While poking around on the AnitaB.org website, I also found this press release from 2022 on the passage of the “Don’t Say Gay, Don’t Say Trans” bill, which manages to make the situation even more anger-inducing. This says, in part (emphasis mine):
“AnitaB.org is scheduled to host our annual Grace Hopper Celebration in Orlando, Florida, in September 2022. Thousands from all over the world plan to attend this annual event–the world’s largest gathering of women and non-binary technologists. That is why we are so very committed to creating a safe space where ALL will be welcomed and which aligns with our values. While we have experienced a very positive working relationship with the people of Orlando, should this bill become law, we will have no choice but to reconsider Florida as our host state for our 2023 events and beyond. We believe in supporting the economy of a state that is deserving of this gathering, our time, talent, treasures, and dollars. Florida’s ‘Don’t Say Gay, Don’t Say Trans’ bill falls well below that standard.”
Well, that’s awkward. It’s 2023, and it looks like the conference is … still in Florida. Were these empty words? Is AnitaB.org doing the parental equivalent of counting to three before putting Florida in time out and never quite getting to three? “One. Two. Two and a half. Two and three quarters. Two and seven eighths — I MEAN IT THIS TIME, FLORIDA!” Why should I trust what AnitaB.org says about commitments when they’ve apparently not followed their own previous statements? The mind boggles.

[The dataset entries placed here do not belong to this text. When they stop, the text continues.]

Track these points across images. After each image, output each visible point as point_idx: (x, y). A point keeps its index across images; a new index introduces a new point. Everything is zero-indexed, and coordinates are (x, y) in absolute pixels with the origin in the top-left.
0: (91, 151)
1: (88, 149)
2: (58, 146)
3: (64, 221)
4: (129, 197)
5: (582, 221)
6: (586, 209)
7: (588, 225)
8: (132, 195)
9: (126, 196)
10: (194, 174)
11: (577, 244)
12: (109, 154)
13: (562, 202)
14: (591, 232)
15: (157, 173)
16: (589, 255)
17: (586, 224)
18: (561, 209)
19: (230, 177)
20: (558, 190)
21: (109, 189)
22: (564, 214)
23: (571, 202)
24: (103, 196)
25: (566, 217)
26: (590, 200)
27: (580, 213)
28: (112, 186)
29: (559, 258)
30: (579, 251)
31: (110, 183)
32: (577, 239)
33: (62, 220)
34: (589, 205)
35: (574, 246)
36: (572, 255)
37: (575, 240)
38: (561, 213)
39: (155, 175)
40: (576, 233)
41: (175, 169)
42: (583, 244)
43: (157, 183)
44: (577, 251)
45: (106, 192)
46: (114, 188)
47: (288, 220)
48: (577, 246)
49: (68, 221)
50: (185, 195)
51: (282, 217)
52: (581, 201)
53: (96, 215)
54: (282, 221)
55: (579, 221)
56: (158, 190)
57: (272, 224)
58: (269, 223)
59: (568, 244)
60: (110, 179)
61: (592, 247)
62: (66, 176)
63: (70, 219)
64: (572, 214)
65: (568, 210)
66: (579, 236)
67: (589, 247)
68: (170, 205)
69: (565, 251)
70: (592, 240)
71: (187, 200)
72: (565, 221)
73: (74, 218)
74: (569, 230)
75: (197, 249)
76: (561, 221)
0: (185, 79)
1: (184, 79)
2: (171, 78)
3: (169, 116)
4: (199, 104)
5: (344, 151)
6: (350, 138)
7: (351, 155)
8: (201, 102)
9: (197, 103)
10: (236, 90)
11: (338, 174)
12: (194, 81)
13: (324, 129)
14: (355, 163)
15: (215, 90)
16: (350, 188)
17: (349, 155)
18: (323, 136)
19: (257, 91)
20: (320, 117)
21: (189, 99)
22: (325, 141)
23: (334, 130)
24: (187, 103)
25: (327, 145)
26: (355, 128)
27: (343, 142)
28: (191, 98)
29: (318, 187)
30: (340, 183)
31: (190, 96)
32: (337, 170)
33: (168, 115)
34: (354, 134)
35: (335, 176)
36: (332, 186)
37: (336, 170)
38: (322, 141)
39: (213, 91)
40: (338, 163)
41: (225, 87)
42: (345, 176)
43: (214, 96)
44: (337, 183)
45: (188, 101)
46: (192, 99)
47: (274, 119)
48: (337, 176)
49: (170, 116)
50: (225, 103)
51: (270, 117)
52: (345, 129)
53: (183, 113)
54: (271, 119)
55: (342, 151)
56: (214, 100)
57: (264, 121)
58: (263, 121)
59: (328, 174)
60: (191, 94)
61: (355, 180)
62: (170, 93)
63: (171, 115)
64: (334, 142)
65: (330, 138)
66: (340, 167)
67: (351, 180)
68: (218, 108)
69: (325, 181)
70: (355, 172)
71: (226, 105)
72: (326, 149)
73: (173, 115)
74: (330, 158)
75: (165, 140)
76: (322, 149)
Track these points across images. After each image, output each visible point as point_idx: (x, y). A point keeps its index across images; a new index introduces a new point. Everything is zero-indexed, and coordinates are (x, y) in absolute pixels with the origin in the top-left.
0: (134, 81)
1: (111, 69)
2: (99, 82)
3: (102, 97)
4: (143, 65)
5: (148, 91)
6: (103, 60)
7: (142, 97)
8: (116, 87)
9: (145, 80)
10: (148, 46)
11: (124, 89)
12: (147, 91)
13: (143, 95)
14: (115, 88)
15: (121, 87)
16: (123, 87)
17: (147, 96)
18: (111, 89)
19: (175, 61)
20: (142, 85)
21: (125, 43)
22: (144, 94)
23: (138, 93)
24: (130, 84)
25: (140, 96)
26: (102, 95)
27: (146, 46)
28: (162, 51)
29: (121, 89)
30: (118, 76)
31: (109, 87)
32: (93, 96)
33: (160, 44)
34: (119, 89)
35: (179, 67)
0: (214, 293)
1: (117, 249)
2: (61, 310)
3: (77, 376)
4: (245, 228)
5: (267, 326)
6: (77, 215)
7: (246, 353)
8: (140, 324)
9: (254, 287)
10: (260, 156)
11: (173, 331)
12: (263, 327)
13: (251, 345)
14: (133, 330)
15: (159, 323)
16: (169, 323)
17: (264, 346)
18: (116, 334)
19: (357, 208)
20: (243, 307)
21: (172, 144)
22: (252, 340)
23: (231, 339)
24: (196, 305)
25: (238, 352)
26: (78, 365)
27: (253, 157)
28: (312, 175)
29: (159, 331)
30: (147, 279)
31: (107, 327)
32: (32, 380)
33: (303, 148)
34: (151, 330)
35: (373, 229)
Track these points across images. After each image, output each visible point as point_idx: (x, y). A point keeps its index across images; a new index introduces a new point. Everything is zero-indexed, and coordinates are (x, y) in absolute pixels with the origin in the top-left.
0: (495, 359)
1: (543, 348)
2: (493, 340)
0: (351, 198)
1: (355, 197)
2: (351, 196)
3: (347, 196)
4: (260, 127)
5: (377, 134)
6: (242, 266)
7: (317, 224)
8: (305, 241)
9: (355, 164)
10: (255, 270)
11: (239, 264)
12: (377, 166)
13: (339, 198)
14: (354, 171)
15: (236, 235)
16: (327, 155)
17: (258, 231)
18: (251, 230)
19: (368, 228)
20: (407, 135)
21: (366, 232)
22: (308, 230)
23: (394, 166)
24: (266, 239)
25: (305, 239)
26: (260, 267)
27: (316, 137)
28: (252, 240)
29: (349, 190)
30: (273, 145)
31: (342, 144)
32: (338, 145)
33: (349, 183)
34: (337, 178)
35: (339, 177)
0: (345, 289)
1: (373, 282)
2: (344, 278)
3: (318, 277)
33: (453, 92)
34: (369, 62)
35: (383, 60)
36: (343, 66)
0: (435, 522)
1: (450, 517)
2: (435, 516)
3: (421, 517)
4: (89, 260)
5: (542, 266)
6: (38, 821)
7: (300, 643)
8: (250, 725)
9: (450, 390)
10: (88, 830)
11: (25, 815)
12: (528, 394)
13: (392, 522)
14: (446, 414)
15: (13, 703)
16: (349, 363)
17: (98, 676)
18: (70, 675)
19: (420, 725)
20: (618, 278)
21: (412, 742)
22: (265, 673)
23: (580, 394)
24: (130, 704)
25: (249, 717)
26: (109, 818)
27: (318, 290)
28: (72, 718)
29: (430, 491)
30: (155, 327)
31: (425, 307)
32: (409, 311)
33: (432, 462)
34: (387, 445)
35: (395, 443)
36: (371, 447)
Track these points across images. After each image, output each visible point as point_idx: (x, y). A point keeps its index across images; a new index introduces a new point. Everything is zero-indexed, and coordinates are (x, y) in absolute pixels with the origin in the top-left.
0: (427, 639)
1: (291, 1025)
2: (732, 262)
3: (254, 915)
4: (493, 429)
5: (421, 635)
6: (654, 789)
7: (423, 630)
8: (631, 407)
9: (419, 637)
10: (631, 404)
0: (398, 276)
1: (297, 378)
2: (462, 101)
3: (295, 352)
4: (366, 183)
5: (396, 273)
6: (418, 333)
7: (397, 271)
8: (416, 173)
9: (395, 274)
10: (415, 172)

I made a personal decision to not attend GHC this year. Ethically, I can’t square it with my own morals and beliefs. I continue to be extremely conflicted in my role as GHC wrangler. We have students who are super excited about attending in person. Many of these students will use GHC as an opportunity to learn about and interview for internships and jobs. Many will, for the first time, see their identities reflected in other computer scientists and technologists. All of those are completely valid reasons to send our students to GHC. But by sending our students (and our institution’s money) to this conference, what message are we sending to our trans students, our LGBTQIA+ students more generally, our Black students, etc. about their value as full humans? Are we, as I think we are, shooting ourselves in the foot?
At a time where we, institutionally and within our department, claim a commitment to diversity, equity, and inclusion, how does supporting Florida’s agenda with our dollars square with that?